-- EXCERPTED DATA --
# # # #
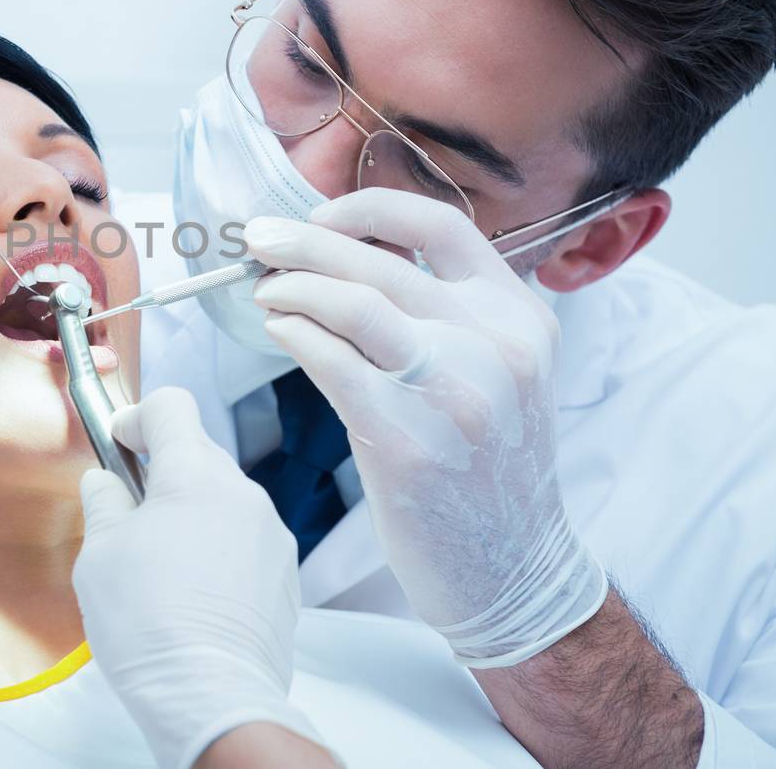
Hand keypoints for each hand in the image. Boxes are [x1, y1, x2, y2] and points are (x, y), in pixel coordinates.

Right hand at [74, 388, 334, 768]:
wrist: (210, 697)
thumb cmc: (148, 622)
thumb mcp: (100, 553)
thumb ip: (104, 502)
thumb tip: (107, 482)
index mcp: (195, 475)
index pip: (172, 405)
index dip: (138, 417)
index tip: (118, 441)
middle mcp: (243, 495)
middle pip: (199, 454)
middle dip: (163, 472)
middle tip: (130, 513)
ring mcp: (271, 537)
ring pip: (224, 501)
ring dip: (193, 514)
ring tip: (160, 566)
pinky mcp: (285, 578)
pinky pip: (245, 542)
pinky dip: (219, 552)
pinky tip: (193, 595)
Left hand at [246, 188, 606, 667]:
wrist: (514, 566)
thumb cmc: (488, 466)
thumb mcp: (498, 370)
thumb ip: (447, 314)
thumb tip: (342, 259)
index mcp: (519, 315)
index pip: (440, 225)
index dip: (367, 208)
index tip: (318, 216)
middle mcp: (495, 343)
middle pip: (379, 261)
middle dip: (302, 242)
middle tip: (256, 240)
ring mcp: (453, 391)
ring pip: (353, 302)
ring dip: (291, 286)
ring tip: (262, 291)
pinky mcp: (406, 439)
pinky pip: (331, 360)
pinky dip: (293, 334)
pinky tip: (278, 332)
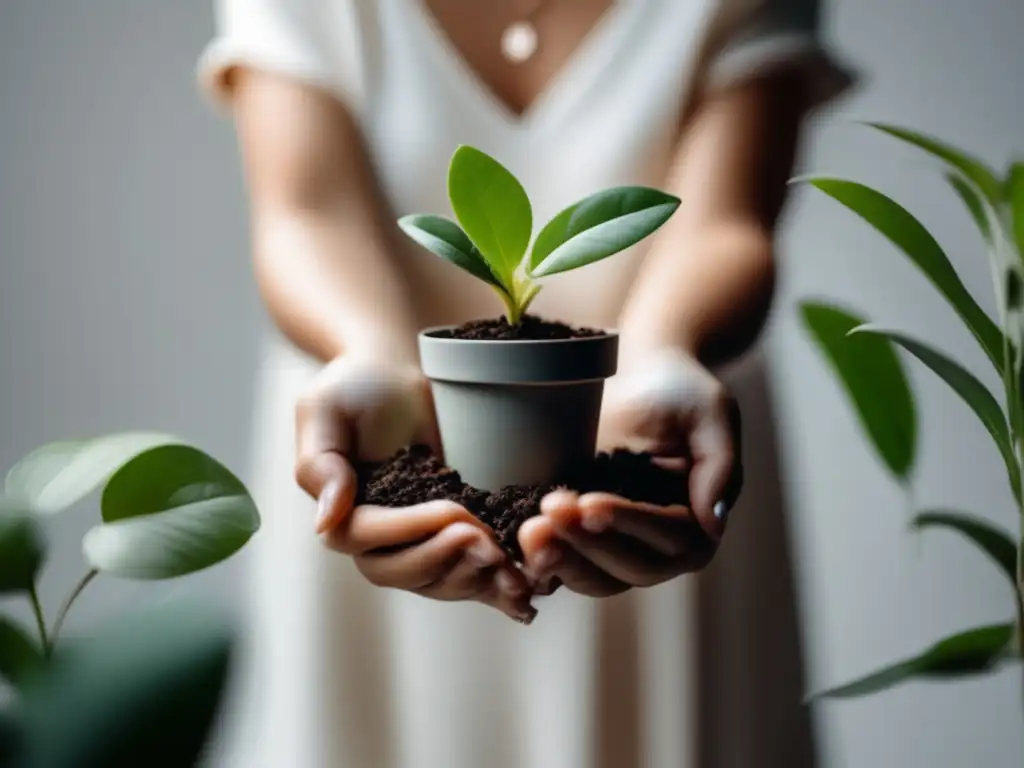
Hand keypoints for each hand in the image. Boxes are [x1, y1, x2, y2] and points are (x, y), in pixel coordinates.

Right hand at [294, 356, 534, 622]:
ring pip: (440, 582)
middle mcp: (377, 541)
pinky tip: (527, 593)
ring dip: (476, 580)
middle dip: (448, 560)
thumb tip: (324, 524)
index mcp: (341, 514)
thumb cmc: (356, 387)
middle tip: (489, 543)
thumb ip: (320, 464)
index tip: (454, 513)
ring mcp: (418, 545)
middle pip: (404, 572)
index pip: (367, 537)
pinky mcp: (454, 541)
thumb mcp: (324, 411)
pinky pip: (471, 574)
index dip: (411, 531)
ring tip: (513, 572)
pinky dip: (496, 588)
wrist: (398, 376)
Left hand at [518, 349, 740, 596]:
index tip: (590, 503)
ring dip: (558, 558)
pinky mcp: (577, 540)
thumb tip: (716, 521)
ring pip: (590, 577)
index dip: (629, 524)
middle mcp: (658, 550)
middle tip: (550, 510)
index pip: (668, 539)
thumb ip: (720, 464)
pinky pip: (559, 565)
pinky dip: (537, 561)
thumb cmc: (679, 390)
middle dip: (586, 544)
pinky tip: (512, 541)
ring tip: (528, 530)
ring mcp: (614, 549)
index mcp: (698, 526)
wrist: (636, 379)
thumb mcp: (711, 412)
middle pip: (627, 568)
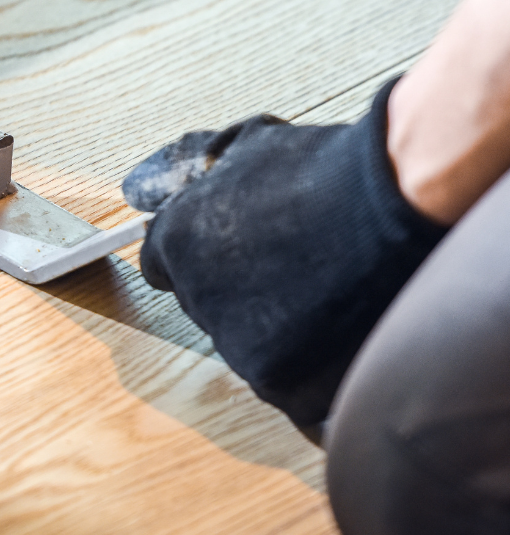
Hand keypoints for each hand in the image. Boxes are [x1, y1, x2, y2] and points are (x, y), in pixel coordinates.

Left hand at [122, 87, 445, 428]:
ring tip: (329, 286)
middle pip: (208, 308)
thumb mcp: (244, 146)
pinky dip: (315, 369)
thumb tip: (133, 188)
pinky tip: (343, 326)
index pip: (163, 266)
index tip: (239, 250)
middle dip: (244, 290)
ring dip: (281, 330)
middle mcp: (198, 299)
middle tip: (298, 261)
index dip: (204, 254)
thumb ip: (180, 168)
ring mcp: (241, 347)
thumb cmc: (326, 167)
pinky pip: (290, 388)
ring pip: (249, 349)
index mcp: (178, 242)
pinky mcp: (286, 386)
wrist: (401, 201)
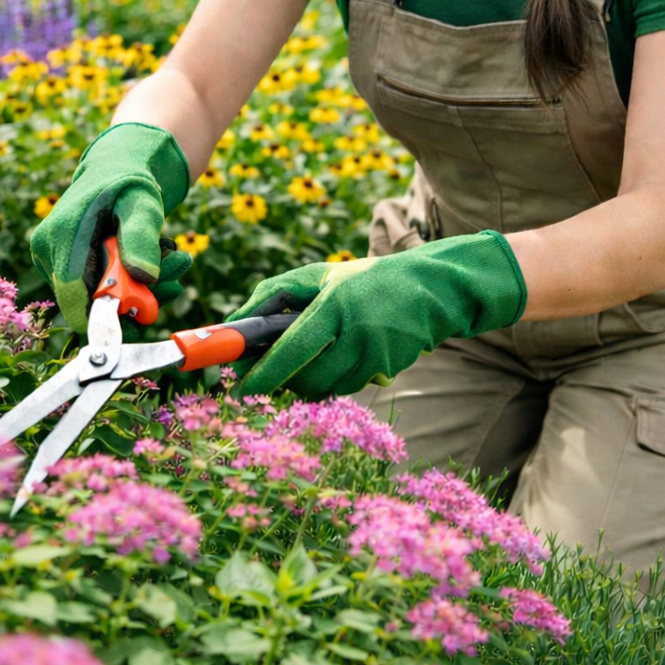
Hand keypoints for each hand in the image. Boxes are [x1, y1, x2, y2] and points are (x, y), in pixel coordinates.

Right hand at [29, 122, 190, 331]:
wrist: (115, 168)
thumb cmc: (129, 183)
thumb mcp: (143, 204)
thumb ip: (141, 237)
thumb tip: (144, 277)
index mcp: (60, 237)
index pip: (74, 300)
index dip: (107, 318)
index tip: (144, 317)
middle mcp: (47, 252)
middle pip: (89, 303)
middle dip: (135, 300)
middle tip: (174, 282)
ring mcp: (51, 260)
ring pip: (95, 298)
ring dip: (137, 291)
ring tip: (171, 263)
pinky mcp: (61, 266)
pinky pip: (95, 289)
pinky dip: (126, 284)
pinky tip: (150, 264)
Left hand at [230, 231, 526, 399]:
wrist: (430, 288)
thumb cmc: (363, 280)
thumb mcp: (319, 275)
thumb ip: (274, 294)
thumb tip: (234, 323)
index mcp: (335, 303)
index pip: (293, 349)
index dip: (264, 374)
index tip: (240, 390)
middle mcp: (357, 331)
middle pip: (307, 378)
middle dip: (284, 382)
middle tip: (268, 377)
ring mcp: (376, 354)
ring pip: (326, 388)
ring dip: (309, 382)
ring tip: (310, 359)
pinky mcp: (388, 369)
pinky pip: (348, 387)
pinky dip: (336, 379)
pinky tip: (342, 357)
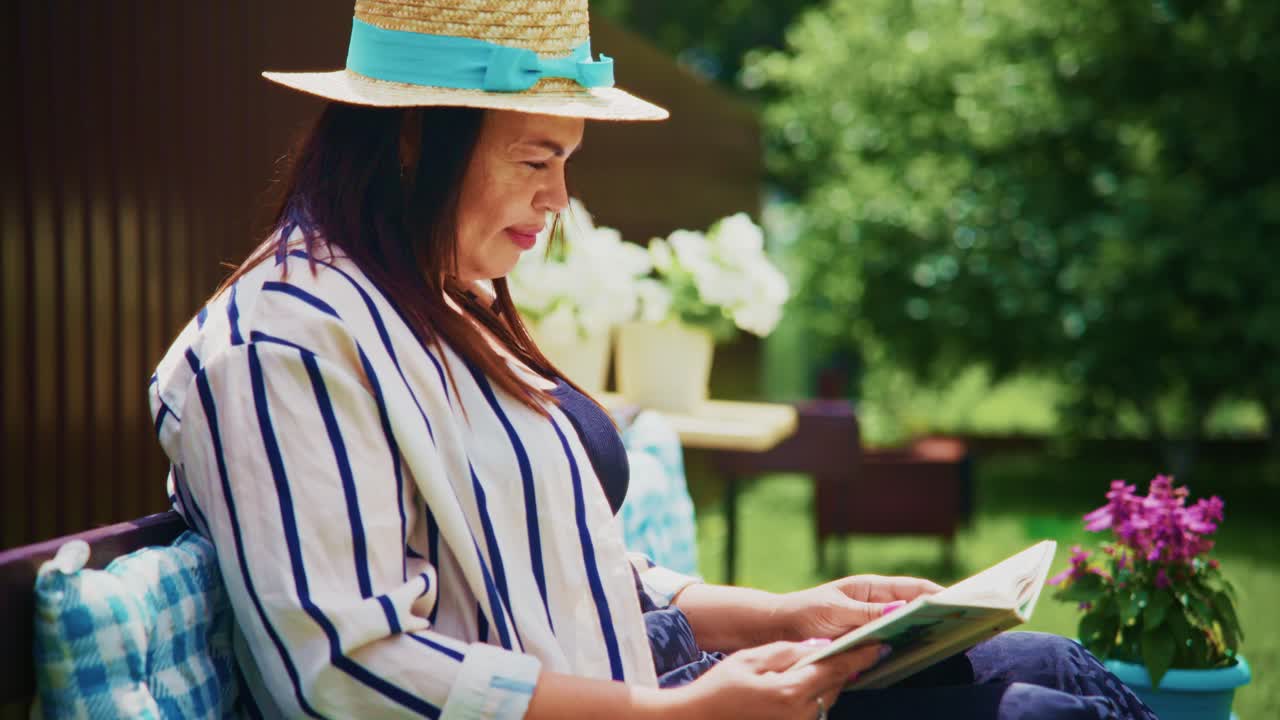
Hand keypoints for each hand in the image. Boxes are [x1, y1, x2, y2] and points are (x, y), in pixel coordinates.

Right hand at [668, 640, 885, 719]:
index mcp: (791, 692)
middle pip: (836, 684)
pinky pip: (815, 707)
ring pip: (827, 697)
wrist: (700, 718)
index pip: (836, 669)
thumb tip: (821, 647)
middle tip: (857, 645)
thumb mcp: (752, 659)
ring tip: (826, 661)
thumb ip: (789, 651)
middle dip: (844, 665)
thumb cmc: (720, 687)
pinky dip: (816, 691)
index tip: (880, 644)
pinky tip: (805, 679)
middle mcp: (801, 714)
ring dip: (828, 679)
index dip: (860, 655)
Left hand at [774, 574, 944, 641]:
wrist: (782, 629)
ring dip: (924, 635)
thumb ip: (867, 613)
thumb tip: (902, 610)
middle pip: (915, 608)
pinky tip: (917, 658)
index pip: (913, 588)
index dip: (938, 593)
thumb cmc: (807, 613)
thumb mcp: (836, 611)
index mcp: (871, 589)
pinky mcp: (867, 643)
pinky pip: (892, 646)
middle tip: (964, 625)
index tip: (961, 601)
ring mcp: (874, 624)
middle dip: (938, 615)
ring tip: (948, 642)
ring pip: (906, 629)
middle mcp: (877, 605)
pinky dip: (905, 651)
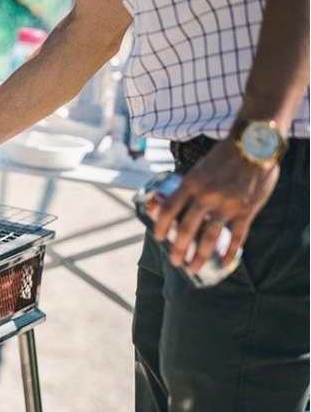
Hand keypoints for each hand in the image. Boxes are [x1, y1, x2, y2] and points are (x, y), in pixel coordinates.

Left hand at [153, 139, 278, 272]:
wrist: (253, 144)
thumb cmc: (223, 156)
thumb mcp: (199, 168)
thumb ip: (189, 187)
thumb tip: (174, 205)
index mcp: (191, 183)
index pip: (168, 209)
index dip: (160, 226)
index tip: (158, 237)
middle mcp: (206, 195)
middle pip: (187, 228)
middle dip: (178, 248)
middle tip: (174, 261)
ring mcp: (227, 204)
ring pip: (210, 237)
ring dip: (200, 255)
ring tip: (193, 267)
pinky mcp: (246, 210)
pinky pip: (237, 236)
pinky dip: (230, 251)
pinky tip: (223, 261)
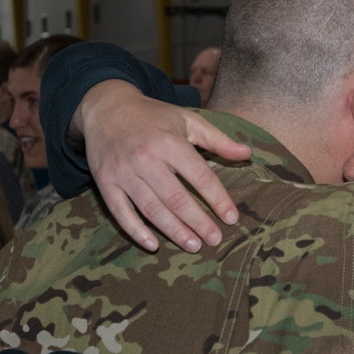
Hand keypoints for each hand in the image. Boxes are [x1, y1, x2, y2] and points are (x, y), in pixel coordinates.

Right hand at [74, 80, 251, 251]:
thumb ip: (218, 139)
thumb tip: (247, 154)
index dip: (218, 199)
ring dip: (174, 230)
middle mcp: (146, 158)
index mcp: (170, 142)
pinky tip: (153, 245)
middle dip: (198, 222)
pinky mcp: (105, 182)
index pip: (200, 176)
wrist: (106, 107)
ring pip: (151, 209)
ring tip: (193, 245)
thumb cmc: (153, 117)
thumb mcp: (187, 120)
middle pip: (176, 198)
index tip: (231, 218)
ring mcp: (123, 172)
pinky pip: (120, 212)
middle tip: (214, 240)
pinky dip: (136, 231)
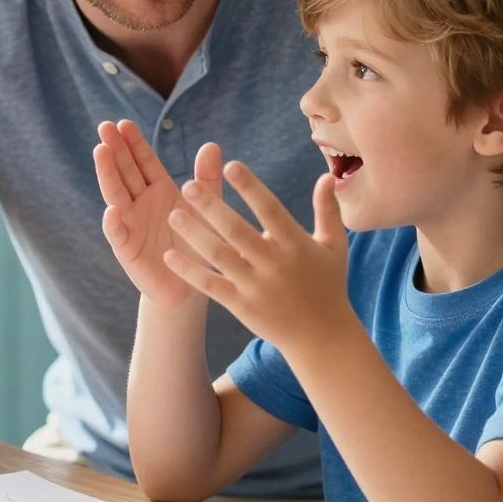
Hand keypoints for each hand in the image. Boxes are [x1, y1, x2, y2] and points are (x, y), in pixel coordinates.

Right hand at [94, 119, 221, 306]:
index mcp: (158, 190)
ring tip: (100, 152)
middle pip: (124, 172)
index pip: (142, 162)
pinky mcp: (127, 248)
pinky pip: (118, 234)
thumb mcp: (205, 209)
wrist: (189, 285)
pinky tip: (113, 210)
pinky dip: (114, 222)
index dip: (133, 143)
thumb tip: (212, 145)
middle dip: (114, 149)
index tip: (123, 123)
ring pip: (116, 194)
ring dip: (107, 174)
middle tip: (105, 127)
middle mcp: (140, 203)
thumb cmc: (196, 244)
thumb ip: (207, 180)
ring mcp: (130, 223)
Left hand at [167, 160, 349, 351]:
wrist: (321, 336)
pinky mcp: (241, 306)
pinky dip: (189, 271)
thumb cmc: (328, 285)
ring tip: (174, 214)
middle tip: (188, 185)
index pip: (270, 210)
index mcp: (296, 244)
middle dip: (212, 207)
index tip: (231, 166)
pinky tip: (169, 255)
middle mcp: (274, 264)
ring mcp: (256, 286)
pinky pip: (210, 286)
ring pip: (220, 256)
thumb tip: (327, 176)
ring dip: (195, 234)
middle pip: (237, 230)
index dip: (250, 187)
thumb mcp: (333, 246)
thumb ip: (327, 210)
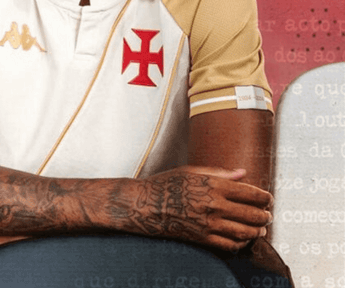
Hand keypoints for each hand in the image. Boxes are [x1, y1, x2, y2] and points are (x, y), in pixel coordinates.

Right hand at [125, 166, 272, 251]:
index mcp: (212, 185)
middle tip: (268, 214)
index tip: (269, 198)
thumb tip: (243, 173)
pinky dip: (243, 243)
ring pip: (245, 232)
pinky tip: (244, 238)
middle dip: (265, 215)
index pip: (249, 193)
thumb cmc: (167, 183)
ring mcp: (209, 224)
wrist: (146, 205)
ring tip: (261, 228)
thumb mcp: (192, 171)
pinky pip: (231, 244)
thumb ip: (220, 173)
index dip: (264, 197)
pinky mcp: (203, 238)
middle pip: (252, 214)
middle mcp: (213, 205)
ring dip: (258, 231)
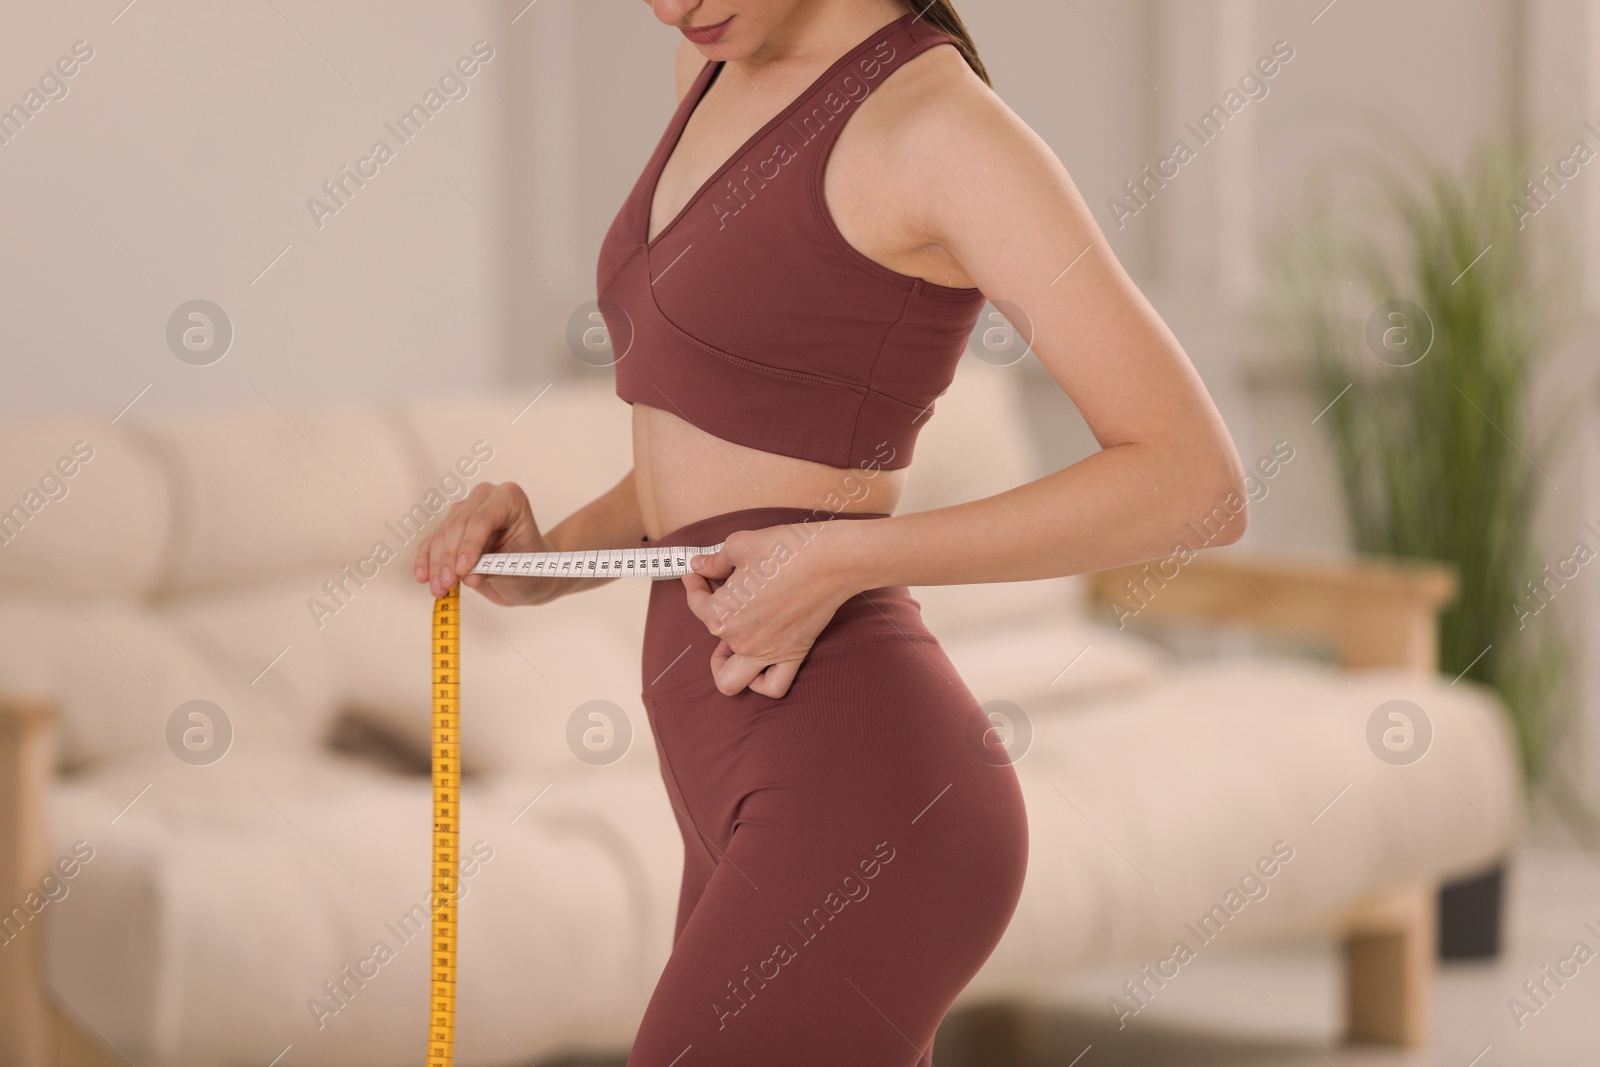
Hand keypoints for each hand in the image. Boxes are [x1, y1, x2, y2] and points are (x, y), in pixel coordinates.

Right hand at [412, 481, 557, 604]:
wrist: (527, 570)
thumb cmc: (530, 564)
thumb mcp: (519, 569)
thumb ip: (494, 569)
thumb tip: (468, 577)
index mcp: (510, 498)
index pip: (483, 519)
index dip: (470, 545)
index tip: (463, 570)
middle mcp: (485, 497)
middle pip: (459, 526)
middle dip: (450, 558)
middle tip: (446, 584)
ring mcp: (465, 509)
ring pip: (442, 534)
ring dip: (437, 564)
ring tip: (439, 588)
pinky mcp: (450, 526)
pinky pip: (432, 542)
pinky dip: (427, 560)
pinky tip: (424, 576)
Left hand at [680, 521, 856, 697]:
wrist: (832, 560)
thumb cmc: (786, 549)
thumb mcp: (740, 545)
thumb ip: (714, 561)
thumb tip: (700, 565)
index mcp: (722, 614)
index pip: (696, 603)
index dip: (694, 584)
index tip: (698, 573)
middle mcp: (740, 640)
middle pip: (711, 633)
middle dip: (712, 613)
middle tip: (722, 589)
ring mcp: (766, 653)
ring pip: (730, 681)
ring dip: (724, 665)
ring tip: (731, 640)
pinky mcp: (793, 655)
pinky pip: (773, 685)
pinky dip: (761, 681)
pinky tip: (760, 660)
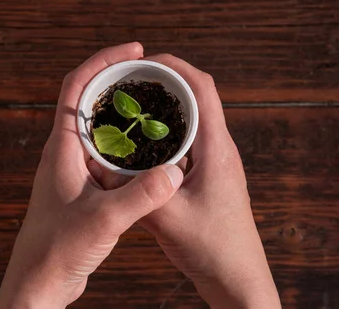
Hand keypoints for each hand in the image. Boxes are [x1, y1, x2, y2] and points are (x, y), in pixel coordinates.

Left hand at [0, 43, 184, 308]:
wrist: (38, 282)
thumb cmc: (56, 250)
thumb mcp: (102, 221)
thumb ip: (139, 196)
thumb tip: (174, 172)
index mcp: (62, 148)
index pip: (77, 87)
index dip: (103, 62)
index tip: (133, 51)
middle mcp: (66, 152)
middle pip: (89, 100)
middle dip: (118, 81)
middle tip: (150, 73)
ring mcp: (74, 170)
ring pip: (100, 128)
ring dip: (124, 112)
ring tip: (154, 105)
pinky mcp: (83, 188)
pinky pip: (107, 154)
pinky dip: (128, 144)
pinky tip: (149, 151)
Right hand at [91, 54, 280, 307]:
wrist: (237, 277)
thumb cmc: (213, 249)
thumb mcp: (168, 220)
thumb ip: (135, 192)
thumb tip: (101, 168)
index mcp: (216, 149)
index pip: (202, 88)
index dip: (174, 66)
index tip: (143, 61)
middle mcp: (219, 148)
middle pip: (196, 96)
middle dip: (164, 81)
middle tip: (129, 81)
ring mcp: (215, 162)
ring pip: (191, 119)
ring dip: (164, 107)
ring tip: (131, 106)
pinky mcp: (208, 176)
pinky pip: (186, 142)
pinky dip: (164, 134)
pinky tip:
# # # #
-- PROBLEM DETAILS --
Reproduce only the lines from the beginning of the data through the line that contains "ring pip: (440, 582)", both included, and please drop the pictures.

-- THE COMPLETED TASK --
Hand keypoints for each hand in the image. Boxes are [x1, y1, x2, y2] and points are (x, y), in pixel coordinates.

Right hand at [74, 388, 334, 768]:
wrist: (210, 697)
thumb cmc: (148, 622)
thumb mcp: (100, 553)
thumb ip: (104, 502)
thumb tip: (107, 482)
index mcp: (195, 475)
index pip: (172, 405)
index dip: (138, 417)
index tip: (118, 441)
middle mcp: (243, 495)
middle pip: (199, 454)
middle dip: (163, 472)
middle tip: (130, 513)
ring mcp: (271, 537)
ring pip: (224, 501)
ring dip: (193, 514)
ring tip: (160, 566)
pinky mcp: (285, 578)
pinky pip: (245, 542)
pinky dip: (219, 552)
pinky tip: (193, 595)
Left hand at [246, 188, 606, 667]:
wrist: (514, 566)
thumb cmc: (488, 466)
thumb mcp: (498, 370)
thumb ip: (447, 314)
thumb tip: (342, 259)
index mcp: (519, 315)
index pip: (440, 225)
index dip: (367, 208)
index tip: (318, 216)
middle mcp: (495, 343)
middle pip: (379, 261)
middle dip: (302, 242)
middle tip: (256, 240)
ring mcp: (453, 391)
ring pip: (353, 302)
ring dip: (291, 286)
ring tip: (262, 291)
pinky mcp: (406, 439)
pinky pip: (331, 360)
pinky dip: (293, 334)
pinky tip: (278, 332)
Hand keypoints for each hand in the image. Boxes are [x1, y1, x2, y2] and points are (x, y), in pixel coordinates.

Right hand at [294, 356, 534, 622]:
ring pip: (440, 582)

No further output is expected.